Monsieur le ministre, monsieur le président, chers collègues, c'est avec une certaine émotion que je m'adresse à vous pour la dernière fois dans cet hémicycle en tant que rapporteur du projet de loi pour l'équilibre des relations commerciales dans le secteur agricole et alimentaire et une alimentation saine, durable et accessible à tous.
L'élaboration de cette loi est un travail au long cours qui a commencé voilà un an et demi, au lancement des états généraux de l'agriculture et de l'alimentation. Nous l'avons construite ensemble, avec tous les acteurs de la chaîne agricole et alimentaire réunis autour d'une même table. L'esprit des états généraux de l'alimentation, c'est ce travail collectif que nous avons réussi à mettre oeuvre, au-delà des postures idéologiques et politiques parfois tenaces. Cette philosophie ne doit pas s'arrêter au vote de la loi : nous devons la poursuivre en accompagnant les acteurs dans l'application des mesures que nous avons votées. Au total, nous avons passé 45 heures en commission des affaires économiques et 109 heures dans cet hémicycle, pour plus de 6 300 amendements discutés depuis la première lecture du texte en commission.
Parce qu'il y a urgence dans nos campagnes et que la souffrance de nos agriculteurs s'est même accentuée cet été avec la sécheresse, nous avons adopté des mesures fortes pour réformer radicalement le modèle agricole et alimentaire français. Nous tous, agriculteurs, consommateurs, distributeurs et industriels, avons pris conscience que notre modèle agricole et alimentaire français était à bout de souffle. Pour que nous ayons sur nos étals des produits de qualité, locaux et respectueux de l'environnement, nos producteurs doivent avoir les moyens de les produire.

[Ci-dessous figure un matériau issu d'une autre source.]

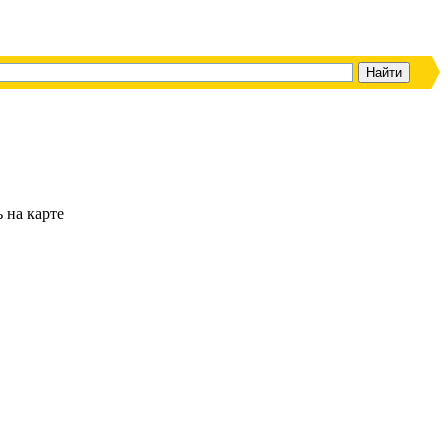
ь на карте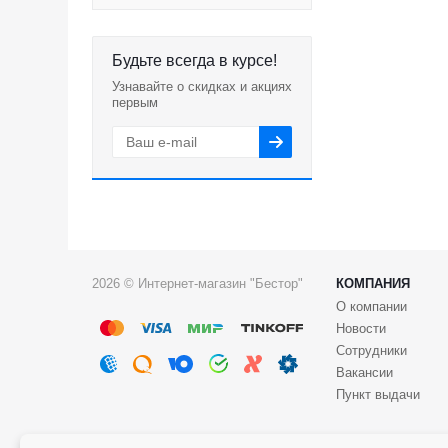
Будьте всегда в курсе!
Узнавайте о скидках и акциях
первым
2026 © Интернет-магазин "Бестор"
КОМПАНИЯ
О компании
Новости
Сотрудники
Вакансии
Пункт выдачи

L'objectif du titre I du texte est de leur permettre de vivre de leur métier. Dorénavant, les paysans auront de réels moyens pour reprendre la main dans les négociations commerciales agricoles. Cette loi leur assurera plus de transparence et de sécurité dans cette période qui était source de stress pour nombre d'entre eux. Ce sont désormais les producteurs agricoles qui proposeront le prix de leurs produits à leurs premiers acheteurs, en prenant en compte leurs coûts de production. Cette question, certes technique, est un pas important pour mieux rémunérer le travail des agriculteurs à sa juste valeur.
Le prix que les agriculteurs mettront sur la table des négociations se fondera sur des indicateurs de coût et de prix validés par l'ensemble des acteurs de chaque filière agricole. Ainsi, les producteurs, les distributeurs et les transformateurs devront se mettre d'accord sur ces indicateurs au sein de leur interprofession avant de débuter les négociations. Les interprofessions seront accompagnées dans ce travail : elles pourront demander l'avis de l'Observatoire de la formation des prix et des marges des produits alimentaires, l'OFPM, et l'appui du médiateur des relations commerciales agricoles pour élaborer leurs propres indicateurs, les diffuser et parvenir à un compromis.

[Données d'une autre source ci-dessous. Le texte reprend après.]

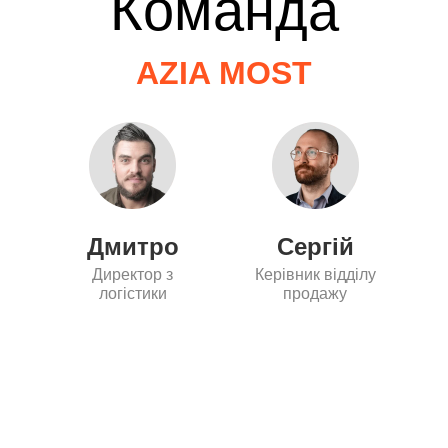
Команда
AZIA MOST
Дмитро
Сергій
Директор з
Керівник відділу
логістики
продажу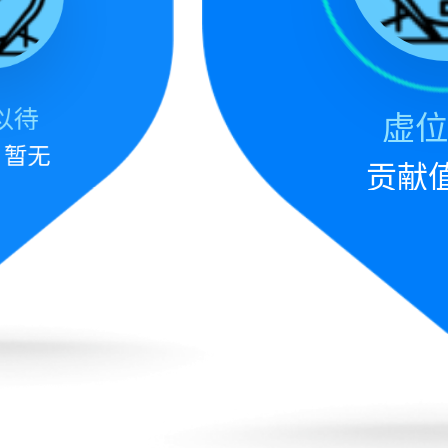
以待
虚位
值
暂无
贡献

Dans un second temps, les relations entre les producteurs et les distributeurs seront strictement dénoncées grâce au rôle renforcé de l'Autorité de la concurrence et du médiateur des relations commerciales agricoles, qui aura un pouvoir de nommer et dénoncer, ou « name and shame ».
La guerre des prix, qui détruit la valeur des produits alimentaires, est mortifère pour nos agriculteurs. Nous avons décidé d'agir efficacement pour y mettre fin, grâce à l'encadrement des promotions et au relèvement de 10 % du seuil de revente à perte. Je rappelle à un célèbre distributeur, professionnel avant tout de la communication, que, pour réduire ses marges, on n'est pas obligé de réduire le prix de vente, mais qu'on peut aussi augmenter le prix d'achat – mais il semble qu'il ne l'ait toujours pas compris et souffre, en la matière, d'une certaine hémiplégie.